Two-and-a-half weeks ago, Lucie Meier gave birth to a daughter. “It’s three of us now,” said her husband and co-creative director Luke, who shared a photograph of baby Ella Rose dressed in a crisp, white gown with delicate lace and embroideries: the infant incarnation of her parents’ puritanical vision at Jil Sander. Lucie hadn’t tried to hide her pregnancy, but since everyone outside her studio had only seen her neck-up on a Zoom call for the last nine months, no one realized. “I worked until a week before, but it’s good to be two,” she said. “Luke could take over.”
They had begun working on their men’s collection some three months into the pregnancy, so, as Luke pointed out, “I don’t know if it’s conscious and present in the work yet.” The designers were, however, more reflective about the fashion world than normal. On a video call from Milan, Luke lamented fashion’s commercialization of parts of the sports- and streetwear that shaped him (he spent eight years at Supreme), and fondly remembered the eclecticism and individuality of New York street style in the early 1990s.
“You’d see people on the street who’d be able to mix things like tailoring with an interesting piece of jewelry and something more functional like a parka. We were thinking about Jean-Michel Basquiat or Glenn O’Brien, these seminal New York characters,” he said. “Now, things are a bit uniform: there’s ‘this kind of person’ and ‘that kind of person.’ It’s nice to see people going for something that’s not considered the coolest thing of the moment.” While their collection was a reaction to uniformity, uniforms were undeniably present.
Between utility suits, flight suits, strictly-belted tailored suits, and slender leather shirts with matching leather ties, there was an air of tonal, monumental dressing, which did go hand-in-hand with the industrial influences of the post-modern New Yorker artist wardrobe, but also evoked more symbolic uniforms of the post-war era.
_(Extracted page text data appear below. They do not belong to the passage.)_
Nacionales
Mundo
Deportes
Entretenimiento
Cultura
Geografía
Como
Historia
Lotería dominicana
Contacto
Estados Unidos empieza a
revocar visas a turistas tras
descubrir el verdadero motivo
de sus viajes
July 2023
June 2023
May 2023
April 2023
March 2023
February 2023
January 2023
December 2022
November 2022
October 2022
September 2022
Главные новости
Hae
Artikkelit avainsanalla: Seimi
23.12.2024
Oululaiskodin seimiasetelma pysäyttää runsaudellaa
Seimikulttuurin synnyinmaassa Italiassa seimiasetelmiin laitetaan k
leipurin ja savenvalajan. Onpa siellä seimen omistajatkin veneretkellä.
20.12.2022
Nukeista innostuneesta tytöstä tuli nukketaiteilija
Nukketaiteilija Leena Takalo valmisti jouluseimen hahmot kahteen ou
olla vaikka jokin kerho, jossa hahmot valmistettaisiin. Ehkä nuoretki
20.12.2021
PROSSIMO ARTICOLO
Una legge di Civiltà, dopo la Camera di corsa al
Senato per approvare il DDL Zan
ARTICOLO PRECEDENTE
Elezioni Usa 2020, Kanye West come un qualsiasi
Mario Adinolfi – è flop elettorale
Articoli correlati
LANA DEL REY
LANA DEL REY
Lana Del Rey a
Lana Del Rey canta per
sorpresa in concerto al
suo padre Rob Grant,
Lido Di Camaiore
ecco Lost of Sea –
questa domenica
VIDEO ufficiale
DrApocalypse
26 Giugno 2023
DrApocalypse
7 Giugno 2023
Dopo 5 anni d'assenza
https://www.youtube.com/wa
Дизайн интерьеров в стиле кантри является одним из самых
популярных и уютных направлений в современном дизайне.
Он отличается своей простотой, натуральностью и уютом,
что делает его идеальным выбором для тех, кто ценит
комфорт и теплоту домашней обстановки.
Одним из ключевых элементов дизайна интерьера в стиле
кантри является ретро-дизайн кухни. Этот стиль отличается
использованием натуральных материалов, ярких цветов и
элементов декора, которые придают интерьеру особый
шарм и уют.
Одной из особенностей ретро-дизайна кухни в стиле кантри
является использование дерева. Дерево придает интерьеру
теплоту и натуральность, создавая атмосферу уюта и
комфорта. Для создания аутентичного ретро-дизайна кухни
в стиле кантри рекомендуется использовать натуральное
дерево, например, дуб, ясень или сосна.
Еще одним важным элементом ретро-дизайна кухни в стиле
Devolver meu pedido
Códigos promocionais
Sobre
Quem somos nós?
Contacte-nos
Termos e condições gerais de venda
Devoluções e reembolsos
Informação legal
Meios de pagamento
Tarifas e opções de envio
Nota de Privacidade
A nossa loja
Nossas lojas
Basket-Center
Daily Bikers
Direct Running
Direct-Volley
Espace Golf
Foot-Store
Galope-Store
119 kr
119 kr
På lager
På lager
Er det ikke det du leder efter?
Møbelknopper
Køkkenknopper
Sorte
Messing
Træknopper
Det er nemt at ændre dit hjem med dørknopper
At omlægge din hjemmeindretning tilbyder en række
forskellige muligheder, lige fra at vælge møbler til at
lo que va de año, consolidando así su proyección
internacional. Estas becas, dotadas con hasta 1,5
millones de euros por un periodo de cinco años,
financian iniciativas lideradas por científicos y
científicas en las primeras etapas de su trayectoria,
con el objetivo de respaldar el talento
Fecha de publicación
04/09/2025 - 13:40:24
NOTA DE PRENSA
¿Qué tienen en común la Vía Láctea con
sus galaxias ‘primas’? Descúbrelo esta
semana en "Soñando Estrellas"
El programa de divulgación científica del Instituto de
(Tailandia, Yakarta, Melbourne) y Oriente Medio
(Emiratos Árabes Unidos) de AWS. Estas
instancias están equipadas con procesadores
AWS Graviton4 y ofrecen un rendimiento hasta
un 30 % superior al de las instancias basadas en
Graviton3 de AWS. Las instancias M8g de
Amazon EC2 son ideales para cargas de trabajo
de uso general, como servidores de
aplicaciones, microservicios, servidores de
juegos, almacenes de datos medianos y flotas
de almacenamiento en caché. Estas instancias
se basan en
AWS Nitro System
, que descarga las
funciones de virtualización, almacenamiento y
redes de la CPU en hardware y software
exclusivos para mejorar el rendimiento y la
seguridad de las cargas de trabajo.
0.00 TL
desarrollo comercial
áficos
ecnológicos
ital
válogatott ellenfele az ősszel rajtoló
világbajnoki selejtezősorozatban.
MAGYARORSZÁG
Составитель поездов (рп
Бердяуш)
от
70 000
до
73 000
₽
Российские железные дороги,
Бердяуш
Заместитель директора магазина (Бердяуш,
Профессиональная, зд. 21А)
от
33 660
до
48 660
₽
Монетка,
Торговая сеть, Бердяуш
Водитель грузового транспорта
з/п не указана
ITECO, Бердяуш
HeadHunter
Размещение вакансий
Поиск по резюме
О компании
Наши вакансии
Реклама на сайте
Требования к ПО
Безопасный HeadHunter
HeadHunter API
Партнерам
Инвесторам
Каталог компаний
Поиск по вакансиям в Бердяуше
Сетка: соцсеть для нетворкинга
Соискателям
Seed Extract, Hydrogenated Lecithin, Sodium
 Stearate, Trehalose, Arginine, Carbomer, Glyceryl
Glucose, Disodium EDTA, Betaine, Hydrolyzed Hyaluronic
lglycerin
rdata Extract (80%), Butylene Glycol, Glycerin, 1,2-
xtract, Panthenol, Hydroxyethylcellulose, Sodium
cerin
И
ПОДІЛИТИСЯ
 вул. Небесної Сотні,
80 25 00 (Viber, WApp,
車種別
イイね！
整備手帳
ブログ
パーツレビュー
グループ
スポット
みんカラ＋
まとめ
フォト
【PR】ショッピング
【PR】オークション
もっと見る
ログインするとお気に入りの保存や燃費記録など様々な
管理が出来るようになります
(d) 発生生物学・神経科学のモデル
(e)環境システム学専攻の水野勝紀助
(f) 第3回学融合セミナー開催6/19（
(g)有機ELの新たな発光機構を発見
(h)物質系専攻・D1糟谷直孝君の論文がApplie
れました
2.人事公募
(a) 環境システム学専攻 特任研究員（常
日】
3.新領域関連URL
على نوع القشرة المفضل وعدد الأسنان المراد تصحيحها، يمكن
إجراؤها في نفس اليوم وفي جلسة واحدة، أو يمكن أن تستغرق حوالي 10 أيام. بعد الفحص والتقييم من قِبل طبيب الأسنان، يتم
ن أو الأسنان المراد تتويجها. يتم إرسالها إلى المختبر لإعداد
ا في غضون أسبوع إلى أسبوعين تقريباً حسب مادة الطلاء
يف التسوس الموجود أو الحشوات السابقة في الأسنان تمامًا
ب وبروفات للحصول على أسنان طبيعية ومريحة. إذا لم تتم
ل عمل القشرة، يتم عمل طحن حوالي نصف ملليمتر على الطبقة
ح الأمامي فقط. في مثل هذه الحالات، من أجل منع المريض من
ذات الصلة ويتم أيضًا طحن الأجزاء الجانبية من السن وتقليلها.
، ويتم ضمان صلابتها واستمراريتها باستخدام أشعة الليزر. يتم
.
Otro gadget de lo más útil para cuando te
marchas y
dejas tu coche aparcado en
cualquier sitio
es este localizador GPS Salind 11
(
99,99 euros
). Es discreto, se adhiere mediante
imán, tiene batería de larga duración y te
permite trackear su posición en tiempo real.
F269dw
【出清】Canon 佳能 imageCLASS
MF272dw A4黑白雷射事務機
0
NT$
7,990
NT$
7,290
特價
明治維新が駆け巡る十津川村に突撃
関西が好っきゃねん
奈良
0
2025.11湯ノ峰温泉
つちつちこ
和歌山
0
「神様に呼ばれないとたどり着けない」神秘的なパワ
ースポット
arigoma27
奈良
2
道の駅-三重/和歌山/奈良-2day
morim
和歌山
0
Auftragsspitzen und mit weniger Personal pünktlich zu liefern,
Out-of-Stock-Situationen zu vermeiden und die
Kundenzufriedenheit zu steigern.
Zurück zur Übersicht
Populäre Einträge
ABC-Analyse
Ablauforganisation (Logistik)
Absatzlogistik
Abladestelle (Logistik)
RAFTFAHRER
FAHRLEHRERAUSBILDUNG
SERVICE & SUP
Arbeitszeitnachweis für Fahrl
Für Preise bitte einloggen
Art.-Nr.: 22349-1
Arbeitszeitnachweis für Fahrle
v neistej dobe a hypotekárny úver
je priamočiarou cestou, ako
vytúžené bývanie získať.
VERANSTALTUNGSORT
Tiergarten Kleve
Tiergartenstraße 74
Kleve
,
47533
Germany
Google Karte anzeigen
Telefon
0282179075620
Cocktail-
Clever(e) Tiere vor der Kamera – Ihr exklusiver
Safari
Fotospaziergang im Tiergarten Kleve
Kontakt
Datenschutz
That wasn’t on the mood board, but the designers explained that the look they had in mind was about interrupting familiar or generic lines with pieces that express a certain individuality.
That’s why colorful silken and fluffy foulards were tied around necks, why suits were bejeweled with jingly grape brooches, or why trousers were wildly magnified. It’s why a pink granny cardigan suddenly popped up, then a sexy cheetah print gilet, then a jumper motif that seemed to have zoomed in on a fragment of a multi-colored argyle pattern. Those graphic, color-block elements were nods to Donald Judd, whose SoHo building Luke would pass every day, admiring its Dan Flavin installation, when he lived in New York.
Embroideries on the knees of trousers featuring the words Venture and Paradise (“we just liked the words,” Luke said) had been lifted from an old grocery store advert and treated with the utmost savoir-faire; as had a similar old-school advert that read Fun alongside a price tag, interpreted in a jacquard and intarsia knitted vest (a fairly ironic statement for Jil Sander, a brand that is many things but rarely Fun!). “The idea of taking the banal and elevating it was the spirit of the approach to art in New York at the time, post-Warhol Pop,” Luke said. “It doesn’t have to be loaded with reference, it can just be graphically arresting.”
After being stuck in the same places for so long, with the selfies of social media as our only real window to people-watching, this re-emergent period could trigger the individuality the Jil Sander designers are hoping to experience in the street once again. “I miss those characters and that world,” Luke said. “I don’t know if it’s because we’ve been stuck inside so much, but I just want to see some interesting people.”